Since the beginning of March 2020, approximately ten existing contracts have been canceled, and the Debtors have agreed to modify several others. At the beginning of this year, the Debtors did not expect to be filing for chapter 11. The Debtors began 2020 with approximately $1.6 billion of undrawn capacity under their revolving credit facility, which was anticipated to provide sufficient liquidity to fund the Debtors’ operations for the foreseeable future.

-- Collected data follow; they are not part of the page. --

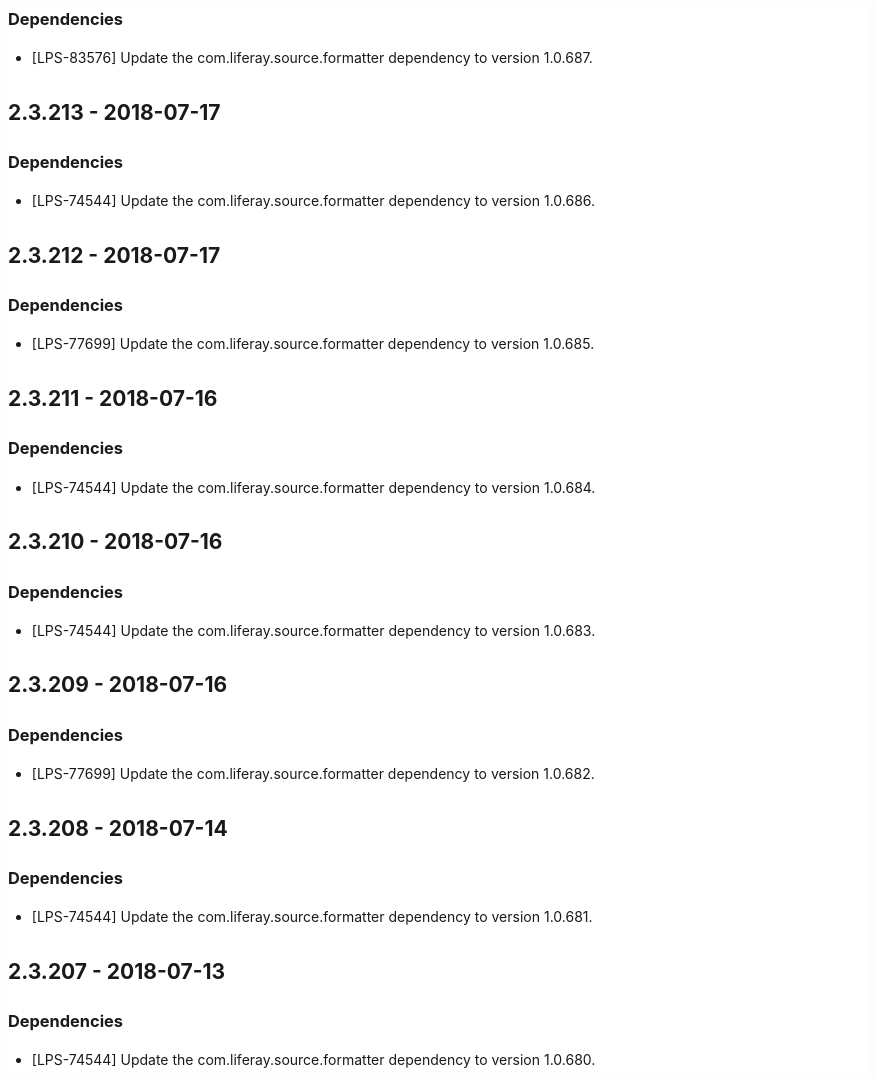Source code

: ### Dependencies
- [LPS-83576] Update the com.liferay.source.formatter dependency to version
1.0.687.

## 2.3.213 - 2018-07-17

### Dependencies
- [LPS-74544] Update the com.liferay.source.formatter dependency to version
1.0.686.

## 2.3.212 - 2018-07-17

### Dependencies
- [LPS-77699] Update the com.liferay.source.formatter dependency to version
1.0.685.

## 2.3.211 - 2018-07-16

### Dependencies
- [LPS-74544] Update the com.liferay.source.formatter dependency to version
1.0.684.

## 2.3.210 - 2018-07-16

### Dependencies
- [LPS-74544] Update the com.liferay.source.formatter dependency to version
1.0.683.

## 2.3.209 - 2018-07-16

### Dependencies
- [LPS-77699] Update the com.liferay.source.formatter dependency to version
1.0.682.

## 2.3.208 - 2018-07-14

### Dependencies
- [LPS-74544] Update the com.liferay.source.formatter dependency to version
1.0.681.

## 2.3.207 - 2018-07-13

### Dependencies
- [LPS-74544] Update the com.liferay.source.formatter dependency to version
1.0.680.
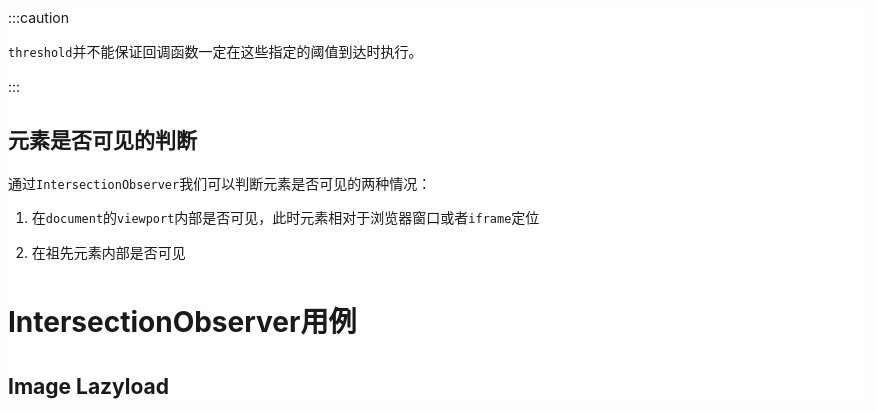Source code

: :::caution

`threshold`并不能保证回调函数一定在这些指定的阈值到达时执行。

:::

## 元素是否可见的判断

通过`IntersectionObserver`我们可以判断元素是否可见的两种情况：

1. 在`document`的`viewport`内部是否可见，此时元素相对于浏览器窗口或者`iframe`定位

<iframe src="https://codesandbox.io/embed/ancient-sound-l3vbju?fontsize=14&hidenavigation=1&theme=dark"
     width="100%"
     height="500"
     title="ancient-sound-l3vbju"
     allow="accelerometer; ambient-light-sensor; camera; encrypted-media; geolocation; gyroscope; hid; microphone; midi; payment; usb; vr; xr-spatial-tracking"
     sandbox="allow-forms allow-modals allow-popups allow-presentation allow-same-origin allow-scripts"
     loading="lazy"
   ></iframe>


2. 在祖先元素内部是否可见

<iframe src="https://codesandbox.io/embed/nervous-tristan-k630cf?fontsize=14&hidenavigation=1&theme=dark"
     width="100%"
     height="500"
     title="nervous-tristan-k630cf"
     allow="accelerometer; ambient-light-sensor; camera; encrypted-media; geolocation; gyroscope; hid; microphone; midi; payment; usb; vr; xr-spatial-tracking"
     sandbox="allow-forms allow-modals allow-popups allow-presentation allow-same-origin allow-scripts"
     loading="lazy"
   ></iframe>




# IntersectionObserver用例

## Image Lazyload

<iframe src="https://codesandbox.io/embed/hopeful-poincare-uuhiob?fontsize=14&hidenavigation=1&theme=dark"
          width="100%"
     height="500"
     title="hopeful-poincare-uuhiob"
     allow="accelerometer; ambient-light-sensor; camera; encrypted-media; geolocation; gyroscope; hid; microphone; midi; payment; usb; vr; xr-spatial-tracking"
     sandbox="allow-forms allow-modals allow-popups allow-presentation allow-same-origin allow-scripts"
     loading="lazy"
   ></iframe>
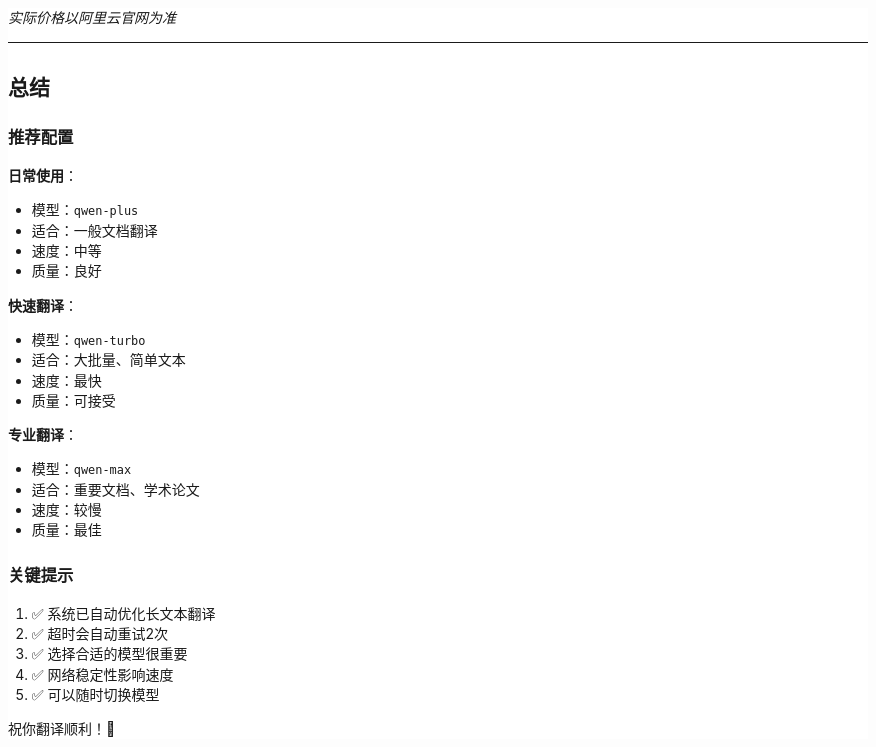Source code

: *实际价格以阿里云官网为准*

---

## 总结

### 推荐配置

**日常使用**：
- 模型：`qwen-plus`
- 适合：一般文档翻译
- 速度：中等
- 质量：良好

**快速翻译**：
- 模型：`qwen-turbo`
- 适合：大批量、简单文本
- 速度：最快
- 质量：可接受

**专业翻译**：
- 模型：`qwen-max`
- 适合：重要文档、学术论文
- 速度：较慢
- 质量：最佳

### 关键提示

1. ✅ 系统已自动优化长文本翻译
2. ✅ 超时会自动重试2次
3. ✅ 选择合适的模型很重要
4. ✅ 网络稳定性影响速度
5. ✅ 可以随时切换模型

祝你翻译顺利！🚀

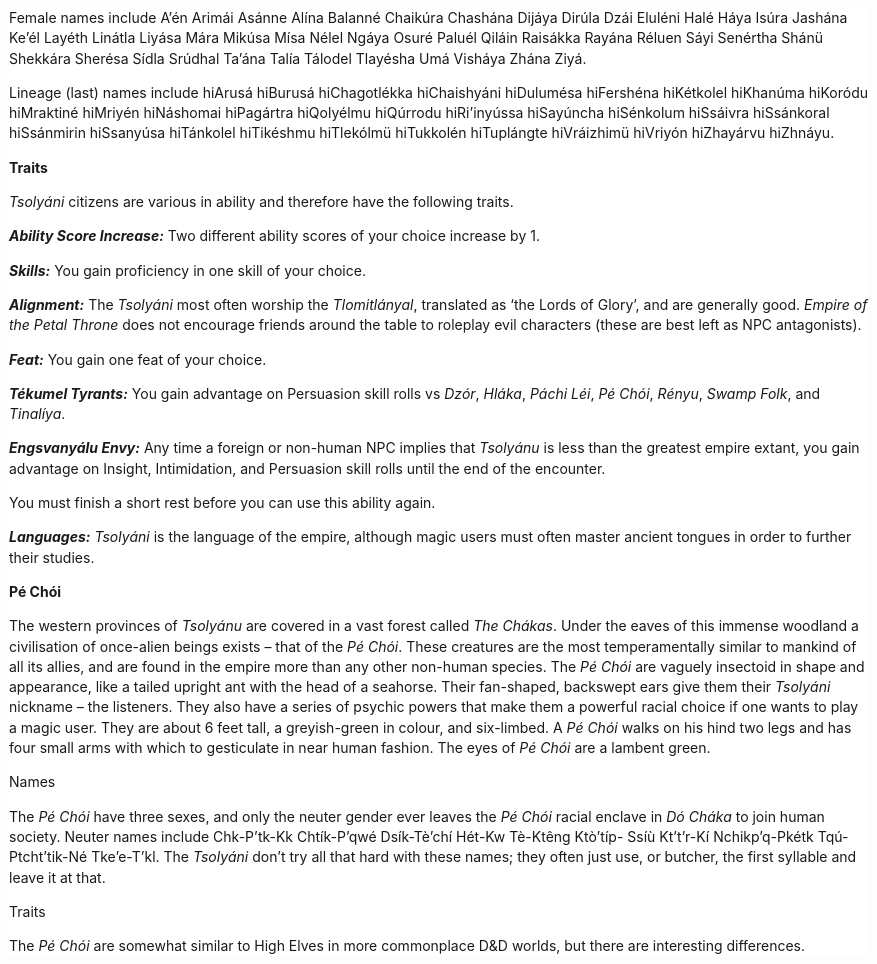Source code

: Female names include A’én Arimái Asánne Alína Balanné Chaikúra Chashána Dijáya Dirúla Dzái Eluléni Halé Háya Isúra Jashána Ke’él Layéth Linátla Liyása Mára Mikúsa Mísa Nélel Ngáya Osuré Paluél Qiláin Raisákka Rayána Réluen Sáyi Senértha Shánü Shekkára Sherésa Sídla Srúdhal Ta’ána Talía Tálodel Tlayésha Umá Visháya Zhána Ziyá.

Lineage (last) names include hiArusá hiBurusá hiChagotlékka hiChaishyáni hiDulumésa hiFershéna hiKétkolel hiKhanúma hiKoródu hiMraktiné hiMriyén hiNáshomai hiPagártra hiQolyélmu hiQúrrodu hiRi’inyússa hiSayúncha hiSénkolum hiSsáivra hiSsánkoral hiSsánmirin hiSsanyúsa hiTánkolel hiTikéshmu hiTlekólmü hiTukkolén hiTuplángte hiVráizhimü hiVriyón hiZhayárvu hiZhnáyu.

**Traits**

_Tsolyáni_ citizens are various in ability and therefore have the following traits.

**_Ability Score Increase:_** Two different ability scores of your choice increase by 1.

**_Skills:_** You gain proficiency in one skill of your choice.

**_Alignment:_** The _Tsolyáni_ most often worship the _Tlomitlányal_, translated as ‘the Lords of Glory’, and are generally good. _Empire of the Petal Throne_ does not encourage friends around the table to roleplay evil characters (these are best left as NPC antagonists).

**_Feat:_** You gain one feat of your choice.

**_Tékumel Tyrants:_** You gain advantage on Persuasion skill rolls vs _Dzór_, _Hláka_, _Páchi Léi_, _Pé Chói_, _Rényu_, _Swamp Folk_, and _Tinalíya_.

**_Engsvanyálu Envy:_** Any time a foreign or non-human NPC implies that _Tsolyánu_ is less than the greatest empire extant, you gain advantage on Insight, Intimidation, and Persuasion skill rolls until the end of the encounter.

You must finish a short rest before you can use this ability again.

**_Languages:_** _Tsolyáni_ is the language of the empire, although magic users must often master ancient tongues in order to further their studies.

**Pé Chói**

The western provinces of _Tsolyánu_ are covered in a vast forest called _The Chákas_. Under the eaves of this immense woodland a civilisation of once-alien beings exists – that of the _Pé Chói_. These creatures are the most temperamentally similar to mankind of all its allies, and are found in the empire more than any other non-human species. The _Pé Chói_ are vaguely insectoid in shape and appearance, like a tailed upright ant with the head of a seahorse. Their fan-shaped, backswept ears give them their _Tsolyáni_ nickname – the listeners. They also have a series of psychic powers that make them a powerful racial choice if one wants to play a magic user. They are about 6 feet tall, a greyish-green in colour, and six-limbed. A _Pé Chói_ walks on his hind two legs and has four small arms with which to gesticulate in near human fashion. The eyes of _Pé Chói_ are a lambent green.

Names

The _Pé Chói_ have three sexes, and only the neuter gender ever leaves the _Pé Chói_ racial enclave in _Dó Cháka_ to join human society. Neuter names include Chk-P’tk-Kk Chtík-P’qwé Dsík-Tè’chí Hét-Kw Tè-Ktêng Ktò’típ- Ssíù Kt’t’r-Kí Nchikp’q-Pkétk Tqú-Ptcht’tik-Né Tke’e-T’kl. The _Tsolyáni_ don’t try all that hard with these names; they often just use, or butcher, the first syllable and leave it at that.

Traits

The _Pé Chói_ are somewhat similar to High Elves in more commonplace D&D worlds, but there are interesting differences.
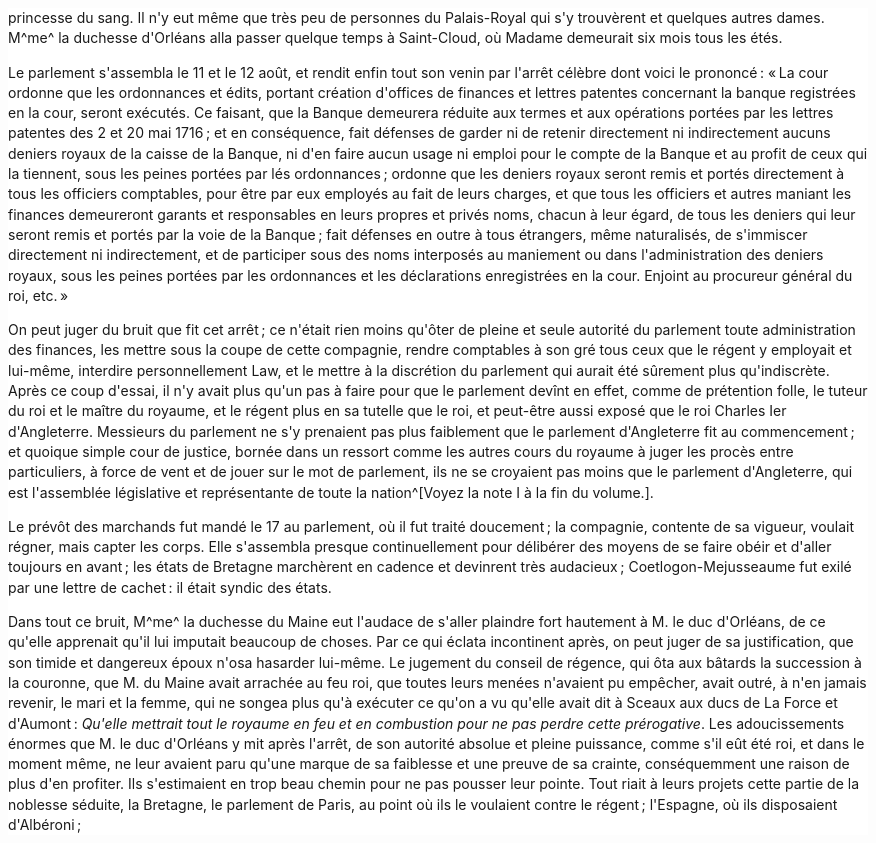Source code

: princesse du sang. Il n'y eut même que très peu de personnes du Palais-Royal
qui s'y trouvèrent et quelques autres dames. M^me^ la duchesse d'Orléans alla
passer quelque temps à Saint-Cloud, où Madame demeurait six mois tous les
étés.

Le parlement s'assembla le 11 et le 12 août, et rendit enfin tout son venin
par l'arrêt célèbre dont voici le prononcé : « La cour ordonne que les
ordonnances et édits, portant création d'offices de finances et lettres
patentes concernant la banque registrées en la cour, seront exécutés. Ce
faisant, que la Banque demeurera réduite aux termes et aux opérations portées
par les lettres patentes des 2 et 20 mai 1716 ; et en conséquence, fait
défenses de garder ni de retenir directement ni indirectement aucuns deniers
royaux de la caisse de la Banque, ni d'en faire aucun usage ni emploi pour le
compte de la Banque et au profit de ceux qui la tiennent, sous les peines
portées par lés ordonnances ; ordonne que les deniers royaux seront remis et
portés directement à tous les officiers comptables, pour être par eux employés
au fait de leurs charges, et que tous les officiers et autres maniant les
finances demeureront garants et responsables en leurs propres et privés noms,
chacun à leur égard, de tous les deniers qui leur seront remis et portés par
la voie de la Banque ; fait défenses en outre à tous étrangers, même
naturalisés, de s'immiscer directement ni indirectement, et de participer sous
des noms interposés au maniement ou dans l'administration des deniers royaux,
sous les peines portées par les ordonnances et les déclarations enregistrées
en la cour. Enjoint au procureur général du roi, etc. »

On peut juger du bruit que fit cet arrêt ; ce n'était rien moins qu'ôter de
pleine et seule autorité du parlement toute administration des finances, les
mettre sous la coupe de cette compagnie, rendre comptables à son gré tous ceux
que le régent y employait et lui-même, interdire personnellement Law, et le
mettre à la discrétion du parlement qui aurait été sûrement plus
qu'indiscrète. Après ce coup d'essai, il n'y avait plus qu'un pas à faire pour
que le parlement devînt en effet, comme de prétention folle, le tuteur du roi
et le maître du royaume, et le régent plus en sa tutelle que le roi, et
peut-être aussi exposé que le roi Charles Ier d'Angleterre. Messieurs du
parlement ne s'y prenaient pas plus faiblement que le parlement d'Angleterre
fit au commencement ; et quoique simple cour de justice, bornée dans un ressort
comme les autres cours du royaume à juger les procès entre particuliers, à
force de vent et de jouer sur le mot de parlement, ils ne se croyaient pas
moins que le parlement d'Angleterre, qui est l'assemblée législative et
représentante de toute la nation^[Voyez la note I à la fin du volume.].

Le prévôt des marchands fut mandé le 17 au parlement, où il fut traité
doucement ; la compagnie, contente de sa vigueur, voulait régner, mais capter
les corps. Elle s'assembla presque continuellement pour délibérer des moyens
de se faire obéir et d'aller toujours en avant ; les états de Bretagne
marchèrent en cadence et devinrent très audacieux ; Coetlogon-Mejusseaume fut
exilé par une lettre de cachet : il était syndic des états.

Dans tout ce bruit, M^me^ la duchesse du Maine eut l'audace de s'aller plaindre
fort hautement à M. le duc d'Orléans, de ce qu'elle apprenait qu'il lui
imputait beaucoup de choses. Par ce qui éclata incontinent après, on peut
juger de sa justification, que son timide et dangereux époux n'osa hasarder
lui-même. Le jugement du conseil de régence, qui ôta aux bâtards la succession
à la couronne, que M. du Maine avait arrachée au feu roi, que toutes leurs
menées n'avaient pu empêcher, avait outré, à n'en jamais revenir, le mari et
la femme, qui ne songea plus qu'à exécuter ce qu'on a vu qu'elle avait dit à
Sceaux aux ducs de La Force et d'Aumont : *Qu'elle mettrait tout le royaume en
feu et en combustion pour ne pas perdre cette prérogative*. Les adoucissements
énormes que M. le duc d'Orléans y mit après l'arrêt, de son autorité absolue
et pleine puissance, comme s'il eût été roi, et dans le moment même, ne leur
avaient paru qu'une marque de sa faiblesse et une preuve de sa crainte,
conséquemment une raison de plus d'en profiter. Ils s'estimaient en trop beau
chemin pour ne pas pousser leur pointe. Tout riait à leurs projets cette
partie de la noblesse séduite, la Bretagne, le parlement de Paris, au point où
ils le voulaient contre le régent ; l'Espagne, où ils disposaient d'Albéroni ;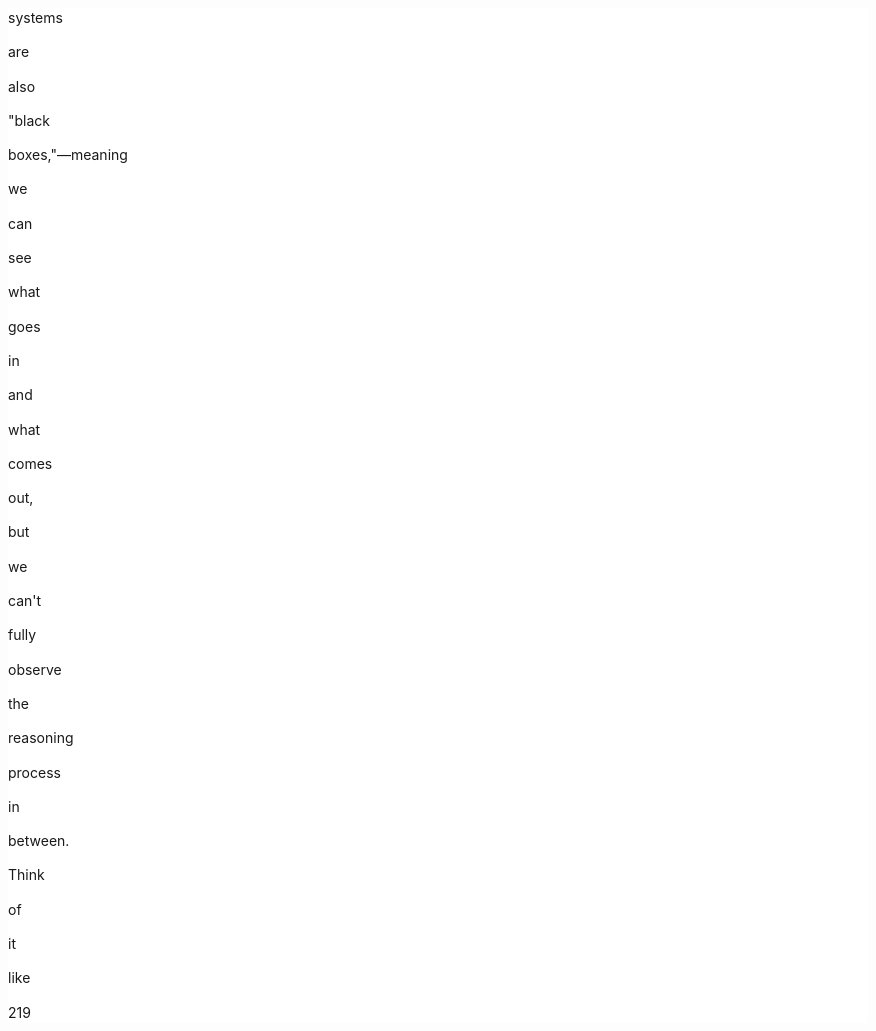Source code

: systems
 
are
 
also
 
"black
 
boxes,"—meaning
 
we
 
can
 
see
 
what
 
goes
 
in
 
and
 
what
 
comes
 
out,
 
but
 
we
 
can't
 
fully
 
observe
 
the
 
reasoning
 
process
 
in
 
between.
 
Think
 
of
 
it
 
like
 
219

Moreover, the Debtors had financial flexibility to address their capital structure pursuant to the terms of their debt documents. In late 2019 and early 2020, the Debtors engaged advisors — including Kirkland & Ellis LLP and Slaughter and May as US and UK counsel and Lazard Frères & Co. LLC (‘Lazard’) as investment banker — to consider out-of-court liability management transactions to reduce leverage and capture discount. COVID-19, however, shifted the economic landscape for the Debtors. Ultimately, it became clear that the Debtors’ leverage was unsustainable in this new environment.”
Liquidation Analysis (see Exhibit D of Disclosure Statement [Docket No. 816] for notes)
About the Debtors
According to the Debtors: “Valaris plc (NYSE: VAL) is the industry leader in offshore drilling services across all water depths and geographies. Operating a high-quality rig fleet of ultra-deepwater drillships, versatile semisubmersibles and modern shallow-water jackups, Valaris has experience operating in nearly every major offshore basin. With an unwavering commitment to safety and operational excellence, and a focus on technology and innovation, Valaris was rated first in total customer satisfaction in the latest independent survey by EnergyPoint Research – the ninth consecutive year that the Company has earned this distinction. Valaris plc is an English limited company (England No. 7023598) with its corporate headquarters located at 110 Cannon Street, London EC4N 6EU.”